* _About this task_
Put the lines of the records, starting at the line containing "Vu va trovar" and ending at the last line of the records, into a numbered list with blank lines left out.

* _Data records_
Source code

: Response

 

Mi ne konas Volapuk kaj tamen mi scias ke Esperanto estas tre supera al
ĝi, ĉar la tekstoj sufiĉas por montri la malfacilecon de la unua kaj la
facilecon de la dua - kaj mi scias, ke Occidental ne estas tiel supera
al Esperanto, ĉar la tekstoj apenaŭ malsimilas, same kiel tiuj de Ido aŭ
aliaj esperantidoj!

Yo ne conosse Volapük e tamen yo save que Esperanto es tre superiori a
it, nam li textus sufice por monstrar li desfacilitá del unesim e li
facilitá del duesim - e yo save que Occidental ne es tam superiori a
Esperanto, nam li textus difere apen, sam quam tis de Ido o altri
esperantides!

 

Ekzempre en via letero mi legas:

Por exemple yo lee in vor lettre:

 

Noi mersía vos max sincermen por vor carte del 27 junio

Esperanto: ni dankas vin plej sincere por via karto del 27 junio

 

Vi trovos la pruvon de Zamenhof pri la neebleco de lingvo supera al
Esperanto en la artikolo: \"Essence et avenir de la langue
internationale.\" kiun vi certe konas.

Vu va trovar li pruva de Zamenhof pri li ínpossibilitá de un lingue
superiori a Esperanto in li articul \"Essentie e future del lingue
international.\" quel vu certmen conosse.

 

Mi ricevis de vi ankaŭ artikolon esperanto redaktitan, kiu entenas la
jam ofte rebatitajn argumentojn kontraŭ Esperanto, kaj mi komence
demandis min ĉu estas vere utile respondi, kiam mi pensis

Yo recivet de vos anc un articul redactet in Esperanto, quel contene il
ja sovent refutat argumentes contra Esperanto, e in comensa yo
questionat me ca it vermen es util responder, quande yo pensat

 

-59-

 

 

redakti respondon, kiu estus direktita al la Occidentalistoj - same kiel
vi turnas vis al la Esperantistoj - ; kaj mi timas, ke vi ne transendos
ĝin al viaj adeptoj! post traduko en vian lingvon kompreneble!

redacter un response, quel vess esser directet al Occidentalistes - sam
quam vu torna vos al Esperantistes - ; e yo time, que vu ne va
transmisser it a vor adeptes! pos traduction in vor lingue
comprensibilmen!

* _Answer to this exercise_
1. Vu va trovar li pruva de Zamenhof pri li ínpossibilitá de un lingue
2. superiori a Esperanto in li articul \"Essentie e future del lingue
3. international.\" quel vu certmen conosse.
4. Mi ricevis de vi ankaŭ artikolon esperanto redaktitan, kiu entenas la
5. jam ofte rebatitajn argumentojn kontraŭ Esperanto, kaj mi komence
6. demandis min ĉu estas vere utile respondi, kiam mi pensis
7. Yo recivet de vos anc un articul redactet in Esperanto, quel contene il
8. ja sovent refutat argumentes contra Esperanto, e in comensa yo
9. questionat me ca it vermen es util responder, quande yo pensat
10. -59-
11. redakti respondon, kiu estus direktita al la Occidentalistoj - same kiel
12. vi turnas vis al la Esperantistoj - ; kaj mi timas, ke vi ne transendos
13. ĝin al viaj adeptoj! post traduko en vian lingvon kompreneble!
14. redacter un response, quel vess esser directet al Occidentalistes - sam
15. quam vu torna vos al Esperantistes - ; e yo time, que vu ne va
16. transmisser it a vor adeptes! pos traduction in vor lingue
17. comprensibilmen!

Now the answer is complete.